### TASK GOAL
Format all of the data below as a Markdown table with two columns, Row and Line. Number each line in the Row column and leave out blank lines.

....................

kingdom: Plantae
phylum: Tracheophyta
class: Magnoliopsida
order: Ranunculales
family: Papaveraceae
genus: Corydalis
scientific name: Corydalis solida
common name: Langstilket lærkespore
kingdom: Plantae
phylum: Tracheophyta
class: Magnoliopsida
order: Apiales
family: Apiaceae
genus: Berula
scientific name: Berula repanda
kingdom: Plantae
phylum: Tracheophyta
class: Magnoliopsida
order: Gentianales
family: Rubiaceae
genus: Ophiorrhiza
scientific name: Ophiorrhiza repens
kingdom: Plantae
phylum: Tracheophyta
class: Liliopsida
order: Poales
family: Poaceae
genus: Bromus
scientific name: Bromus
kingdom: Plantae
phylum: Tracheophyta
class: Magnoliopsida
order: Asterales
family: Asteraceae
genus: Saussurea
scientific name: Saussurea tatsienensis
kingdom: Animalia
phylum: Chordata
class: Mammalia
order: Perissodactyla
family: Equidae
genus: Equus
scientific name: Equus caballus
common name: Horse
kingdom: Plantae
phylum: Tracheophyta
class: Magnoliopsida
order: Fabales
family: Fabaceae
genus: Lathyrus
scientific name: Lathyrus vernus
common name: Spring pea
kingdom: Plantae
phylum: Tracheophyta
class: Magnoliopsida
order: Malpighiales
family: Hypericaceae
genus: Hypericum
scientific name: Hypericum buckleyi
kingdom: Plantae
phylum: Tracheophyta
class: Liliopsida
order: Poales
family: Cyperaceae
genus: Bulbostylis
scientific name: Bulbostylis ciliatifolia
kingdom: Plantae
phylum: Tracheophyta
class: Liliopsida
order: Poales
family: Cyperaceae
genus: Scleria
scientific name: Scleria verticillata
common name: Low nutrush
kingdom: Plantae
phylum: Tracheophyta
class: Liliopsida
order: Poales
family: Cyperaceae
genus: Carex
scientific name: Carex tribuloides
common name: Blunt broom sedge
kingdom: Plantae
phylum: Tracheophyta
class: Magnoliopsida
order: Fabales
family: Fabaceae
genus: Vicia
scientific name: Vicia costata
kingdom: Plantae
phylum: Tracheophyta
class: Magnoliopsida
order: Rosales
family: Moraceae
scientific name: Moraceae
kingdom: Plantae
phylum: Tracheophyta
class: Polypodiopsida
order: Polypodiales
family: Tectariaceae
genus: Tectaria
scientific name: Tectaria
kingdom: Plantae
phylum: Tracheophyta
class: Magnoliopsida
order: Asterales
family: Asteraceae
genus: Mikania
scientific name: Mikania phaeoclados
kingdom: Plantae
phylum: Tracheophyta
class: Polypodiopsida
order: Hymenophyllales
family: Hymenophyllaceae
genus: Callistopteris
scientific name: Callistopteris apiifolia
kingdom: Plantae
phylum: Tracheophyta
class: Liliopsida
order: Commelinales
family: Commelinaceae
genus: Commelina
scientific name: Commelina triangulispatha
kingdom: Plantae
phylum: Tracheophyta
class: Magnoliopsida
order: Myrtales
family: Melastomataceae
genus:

....................

### CORRECT OUTPUT
| Row | Line |
|---|---|
| 1 | kingdom: Plantae |
| 2 | phylum: Tracheophyta |
| 3 | class: Magnoliopsida |
| 4 | order: Ranunculales |
| 5 | family: Papaveraceae |
| 6 | genus: Corydalis |
| 7 | scientific name: Corydalis solida |
| 8 | common name: Langstilket lærkespore |
| 9 | kingdom: Plantae |
| 10 | phylum: Tracheophyta |
| 11 | class: Magnoliopsida |
| 12 | order: Apiales |
| 13 | family: Apiaceae |
| 14 | genus: Berula |
| 15 | scientific name: Berula repanda |
| 16 | kingdom: Plantae |
| 17 | phylum: Tracheophyta |
| 18 | class: Magnoliopsida |
| 19 | order: Gentianales |
| 20 | family: Rubiaceae |
| 21 | genus: Ophiorrhiza |
| 22 | scientific name: Ophiorrhiza repens |
| 23 | kingdom: Plantae |
| 24 | phylum: Tracheophyta |
| 25 | class: Liliopsida |
| 26 | order: Poales |
| 27 | family: Poaceae |
| 28 | genus: Bromus |
| 29 | scientific name: Bromus |
| 30 | kingdom: Plantae |
| 31 | phylum: Tracheophyta |
| 32 | class: Magnoliopsida |
| 33 | order: Asterales |
| 34 | family: Asteraceae |
| 35 | genus: Saussurea |
| 36 | scientific name: Saussurea tatsienensis |
| 37 | kingdom: Animalia |
| 38 | phylum: Chordata |
| 39 | class: Mammalia |
| 40 | order: Perissodactyla |
| 41 | family: Equidae |
| 42 | genus: Equus |
| 43 | scientific name: Equus caballus |
| 44 | common name: Horse |
| 45 | kingdom: Plantae |
| 46 | phylum: Tracheophyta |
| 47 | class: Magnoliopsida |
| 48 | order: Fabales |
| 49 | family: Fabaceae |
| 50 | genus: Lathyrus |
| 51 | scientific name: Lathyrus vernus |
| 52 | common name: Spring pea |
| 53 | kingdom: Plantae |
| 54 | phylum: Tracheophyta |
| 55 | class: Magnoliopsida |
| 56 | order: Malpighiales |
| 57 | family: Hypericaceae |
| 58 | genus: Hypericum |
| 59 | scientific name: Hypericum buckleyi |
| 60 | kingdom: Plantae |
| 61 | phylum: Tracheophyta |
| 62 | class: Liliopsida |
| 63 | order: Poales |
| 64 | family: Cyperaceae |
| 65 | genus: Bulbostylis |
| 66 | scientific name: Bulbostylis ciliatifolia |
| 67 | kingdom: Plantae |
| 68 | phylum: Tracheophyta |
| 69 | class: Liliopsida |
| 70 | order: Poales |
| 71 | family: Cyperaceae |
| 72 | genus: Scleria |
| 73 | scientific name: Scleria verticillata |
| 74 | common name: Low nutrush |
| 75 | kingdom: Plantae |
| 76 | phylum: Tracheophyta |
| 77 | class: Liliopsida |
| 78 | order: Poales |
| 79 | family: Cyperaceae |
| 80 | genus: Carex |
| 81 | scientific name: Carex tribuloides |
| 82 | common name: Blunt broom sedge |
| 83 | kingdom: Plantae |
| 84 | phylum: Tracheophyta |
| 85 | class: Magnoliopsida |
| 86 | order: Fabales |
| 87 | family: Fabaceae |
| 88 | genus: Vicia |
| 89 | scientific name: Vicia costata |
| 90 | kingdom: Plantae |
| 91 | phylum: Tracheophyta |
| 92 | class: Magnoliopsida |
| 93 | order: Rosales |
| 94 | family: Moraceae |
| 95 | scientific name: Moraceae |
| 96 | kingdom: Plantae |
| 97 | phylum: Tracheophyta |
| 98 | class: Polypodiopsida |
| 99 | order: Polypodiales |
| 100 | family: Tectariaceae |
| 101 | genus: Tectaria |
| 102 | scientific name: Tectaria |
| 103 | kingdom: Plantae |
| 104 | phylum: Tracheophyta |
| 105 | class: Magnoliopsida |
| 106 | order: Asterales |
| 107 | family: Asteraceae |
| 108 | genus: Mikania |
| 109 | scientific name: Mikania phaeoclados |
| 110 | kingdom: Plantae |
| 111 | phylum: Tracheophyta |
| 112 | class: Polypodiopsida |
| 113 | order: Hymenophyllales |
| 114 | family: Hymenophyllaceae |
| 115 | genus: Callistopteris |
| 116 | scientific name: Callistopteris apiifolia |
| 117 | kingdom: Plantae |
| 118 | phylum: Tracheophyta |
| 119 | class: Liliopsida |
| 120 | order: Commelinales |
| 121 | family: Commelinaceae |
| 122 | genus: Commelina |
| 123 | scientific name: Commelina triangulispatha |
| 124 | kingdom: Plantae |
| 125 | phylum: Tracheophyta |
| 126 | class: Magnoliopsida |
| 127 | order: Myrtales |
| 128 | family: Melastomataceae |
| 129 | genus: |